There is some very conflicting information about the practical use of vitamin C. One study showed that using 10% of magnesium-ascorbyl-phosphate (synthetic vitamin C) topically helps with skin lightening. However, to get any positive results, it is best to use vitamin C serums in combination with other skin lightening products. 

Alpha-tocopherol (Vitamin E)

The process of how vitamin E helps with skin lightening is not well understood. However, there was a study conducted where scientists observed that the use of vitamin E in combination with vitamin C gave better results in lightening the skin than either of the vitamin being used alone.

Vitamin E is a good antioxidant and is well known to protect the skin from sunlight damage. Vitamin E, just like vitamin C, when used topically does not have any severe side effects.

Niacinamide (vitamin B3)

The way niacinamide works topically for skin lightening is a little complicated. However, vitamin B3 is well known for its skin lightening function. Studies have shown that using 2% niacinamide topically for four weeks helps to lighten the skin. On the downside, there is a plateau in the treatment effect. In other words, if you keep using niacinamide after four weeks, you will start to notice that it is not working anymore. It seems that our body, over time, adjusts to the higher presence of niacinamide on the skin by increasing the synthesis of melanin (the color pigment of the skin). 

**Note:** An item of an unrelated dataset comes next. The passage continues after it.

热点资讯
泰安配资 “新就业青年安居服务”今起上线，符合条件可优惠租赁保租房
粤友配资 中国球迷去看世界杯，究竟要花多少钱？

It is best to use niacinamide topically with sunblock. Many commercial products for skin lightening and dark spots combine vitamin B3 with vitamin C.

Botanical/plant extracts

There are currently many herbal options that are available for skin lightening. However, conclusive studies are lacking for most of them. Lack of evidence makes it difficult to say with confidence which herbs will give you the best result. Most of the suggestions are based on traditional knowledge. Licorice root, on the other hand, is one herb that I have come across that has some evidence that it works for skin lightening. Other herbs that are used traditionally for skin lightening are:

  1. Grape seed extract
  2. Aloe vera extract
  3. Marine algae extract
  4. Green tea extracts
  5. Coffeeberry

Use sunblock

  • Use broad-spectrum sunblock. Broad-spectrum means the product blocks UVA and UVB rays. UVB rays from the sun cause visible sunburn. However, both UVA and UVB rays from the sun cause skin damage and may cause skin cancer. 
  • SPF of 15 to 30 is enough for most people. There is no evidence that SPF over 50 is any better.
  • Apply sunscreen 15 minutes before exposure to direct sunlight and reapply it every 2 hours or sooner if swimming or sweating.
  • Any tan is a sign of skin damage. Additionally, a “base tan” on the skin does not protect much against further damage or skin cancer.
  • Evidence proves that SPF 15 sunscreens help reduce skin aging.
  • Discard sunscreen by the expiration date or if it has changed color or consistency.

Which sunscreens are better to use?

There are two types of sunblock. One is referred to as chemical sunscreen, which contains oxybenzone,  and the other is referred to as a physical sunscreen that contains titanium dioxide or zinc oxide. If you are concerned about the use of oxybenzone on the skin, you have the option of using the physical sunscreens. However, you should be aware that physical sunscreens are harder to apply, may leave a white residue, stain clothing, and are comedogenic (blocks pores).